Marfan syndrome is an inherited disorder. It affects the connective tissue, or that is the tissue fibers that connect, support, binds or separates organs and other structures in the body. This syndrome usually affects the eyes, heart, blood vessels and skeleton. People that have the Marfan syndrome have disproportionate body. They are tall and thin and their arms, fingers, legs and toes are longer than they should normally be in proportion to the rest of the body. The damage that the Marfan syndrome causes can be mild or severe. The condition can be serious if the heart or blood vessels are affected. However, there are usually medications that can control the condition up to a certain point. A surgery may be needed depending on which part of the body is being affected and the severity of the symptoms.
The symptoms of Marfan syndrome can be different. They can even vary among members of one family. Someone will feel mild effects, yet others can develop dangerous complications. Generally, the condition has a tendency to get worse with age.
The symptoms can be:
- Slender build
- Tall and thin body
- Disproportional arms, legs, fingers and toes
- Flat feet
- High arched palate and crowded teeth
- Extreme nearsightedness
- Abnormally curved spine
Marfan syndrome occurs when there is a defect in the gene that enables the body to produce the protein which gives the elasticity and strength to the connective tissue.
The Marfan syndrome is generally inherited. Usually, most of the people inherit the abnormal gene from a parent that has the disorder. Children have 50-50% chances to inherit the defective gene from the parents. In 25% of the cases the Marfan syndrome isn’t inherited, but a spontaneous mutation to the gene occurs.
Everyone can be affected by the Marfan syndrome, no matter gender, race or ethnicity. As it is a genetic disorder, the risk is higher if there is a history of the condition in the family, i.e. if the child has a parent with the disorder.
The Marfan syndrome can affect many body parts such as: the eyes, the heart, the blood vessels and the skeleton. That means that it can cause a variety of complications.
Cardiovascular complications that can occur are:
- Aortic aneurysm
- Aortic dissection
- Valve malformations
Eye complications can be:
- Lens dislocation
- Retinal problems
- Early-onset glaucoma or cataracts
- Abnormally curved spine
- Sunken breast bone
- Foot pain
- Low back pain
Complications that can occur during pregnancy- A woman’s heart is pumping more blood during pregnancy. What happens if the woman has the Marfan syndrome is that the syndrome affects the main artery that leaves the heart-the aorta. The walls of the aorta can become weaker and thus extra stress adds up to the aorta what increases the risk of fatal dissection or rupture.
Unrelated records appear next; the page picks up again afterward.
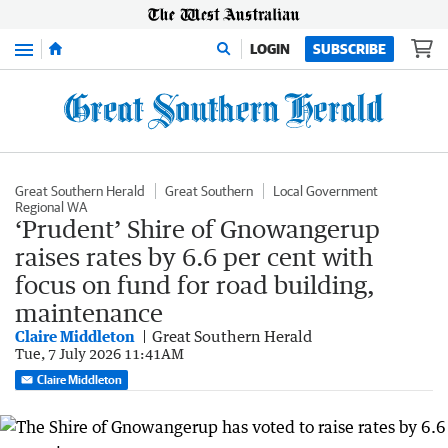
Menu
LOGIN
SUBSCRIBE
Great Southern Herald
Great Southern
Local Government
Regional WA
‘Prudent’ Shire of Gnowangerup
raises rates by 6.6 per cent with
focus on fund for road building,
maintenance
Claire Middleton
Great Southern Herald
Tue, 7 July 2026 11:41AM
Claire Middleton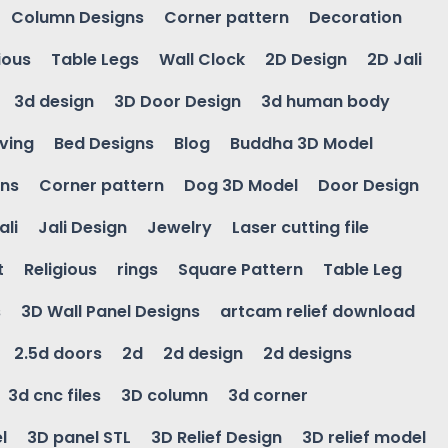
Column Designs
Corner pattern
Decoration
ious
Table Legs
Wall Clock
2D Design
2D Jali
3d design
3D Door Design
3d human body
ving
Bed Designs
Blog
Buddha 3D Model
gns
Corner pattern
Dog 3D Model
Door Design
ali
Jali Design
Jewelry
Laser cutting file
t
Religious
rings
Square Pattern
Table Leg
s
3D Wall Panel Designs
artcam relief download
2.5d doors
2d
2d design
2d designs
3d cnc files
3D column
3d corner
l
3D panel STL
3D Relief Design
3D relief model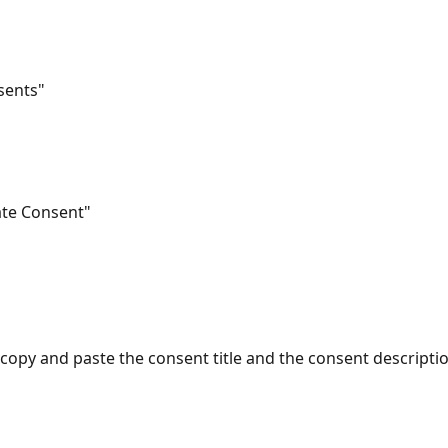
nsents"
eate Consent"
r copy and paste the consent title and the consent descripti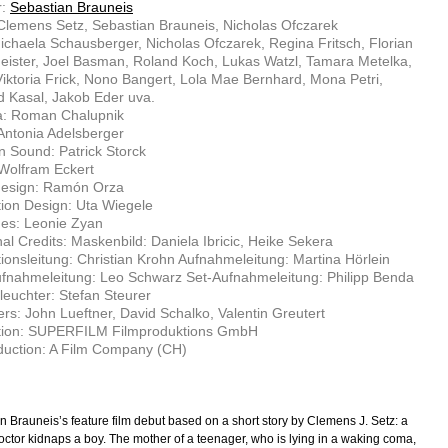
r:
Sebastian Brauneis
 Clemens Setz, Sebastian Brauneis, Nicholas Ofczarek
ichaela Schausberger, Nicholas Ofczarek, Regina Fritsch, Florian
eister, Joel Basman, Roland Koch, Lukas Watzl, Tamara Metelka,
iktoria Frick, Nono Bangert, Lola Mae Bernhard, Mona Petri,
 Kasal, Jakob Eder uva.
: Roman Chalupnik
 Antonia Adelsberger
n Sound: Patrick Storck
Wolfram Eckert
esign: Ramón Orza
ion Design: Uta Wiegele
es: Leonie Zyan
nal Credits: Maskenbild: Daniela Ibricic, Heike Sekera
ionsleitung: Christian Krohn Aufnahmeleitung: Martina Hörlein
fnahmeleitung: Leo Schwarz Set-Aufnahmeleitung: Philipp Benda
euchter: Stefan Steurer
rs: John Lueftner, David Schalko, Valentin Greutert
tion: SUPERFILM Filmproduktions GmbH
duction: A Film Company (CH)
n Brauneis’s feature film debut based on a short story by Clemens J. Setz: a
octor kidnaps a boy. The mother of a teenager, who is lying in a waking coma,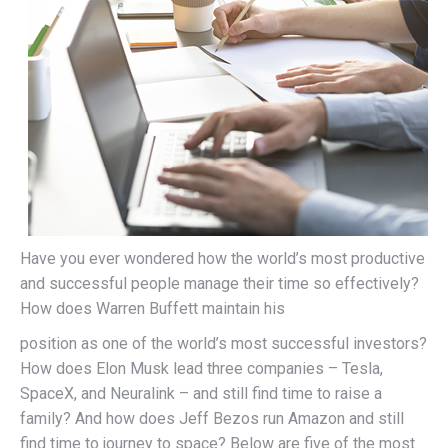
Have you ever wondered how the world’s most productive
and successful people manage their time so effectively?
How does Warren Buffett maintain his
position as one of the world’s most successful investors?
How does Elon Musk lead three companies – Tesla,
SpaceX, and Neuralink – and still find time to raise a
family? And how does Jeff Bezos run Amazon and still
find time to journey to space? Below are five of the most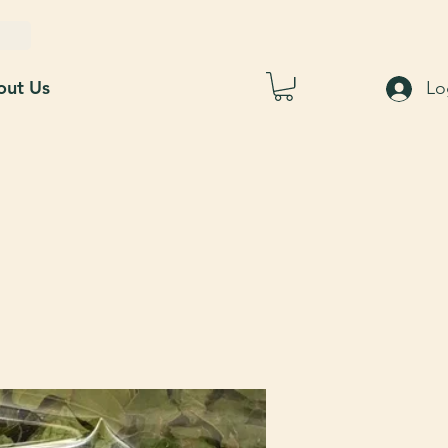
out Us
Lo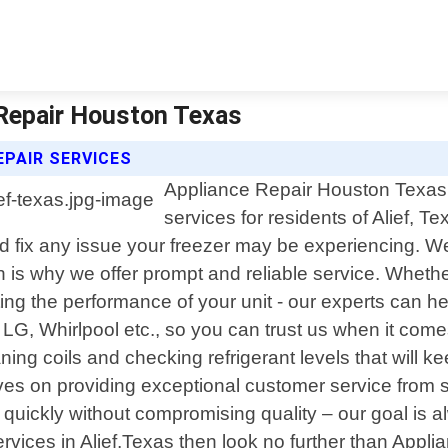
e Repair Houston Texas
EPAIR SERVICES
Appliance Repair Houston Texas o
services for residents of Alief, T
nd fix any issue your freezer may be experiencing. W
h is why we offer prompt and reliable service. Whethe
ing the performance of your unit - our experts can he
 LG, Whirlpool etc., so you can trust us when it come
g coils and checking refrigerant levels that will keep
es on providing exceptional customer service from st
 quickly without compromising quality – our goal is 
r services in Alief,Texas then look no further than Ap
Because there is no cure for Marfan syndrome, the treatment focus will be on prevention of the possible complications. In the past the life span of people with Marfan syndrome was very short, up to 40 years. Nowadays, due to modern treatments and regular monitoring people can expect a more normal life span.
There are several types of treatments that can be considered. The doctors may: prescribe medications, such as drugs that lower the blood pressure; recommend wearing glasses, contact lenses or having a surgery to repair dislocated lens in the eyes; recommend surgical and other procedures depending on the signs symptoms that appear (some examples are: aorta repair, scoliosis treatment, breast bone correction and others).
It is advisable certain recreational activities and competitive sports to be avoided especially if the person is at higher risk of aortic dissection or rupture. Safer sports or activities are those that are not very intensive such as: brisk walking, double tennis, golf or bowling.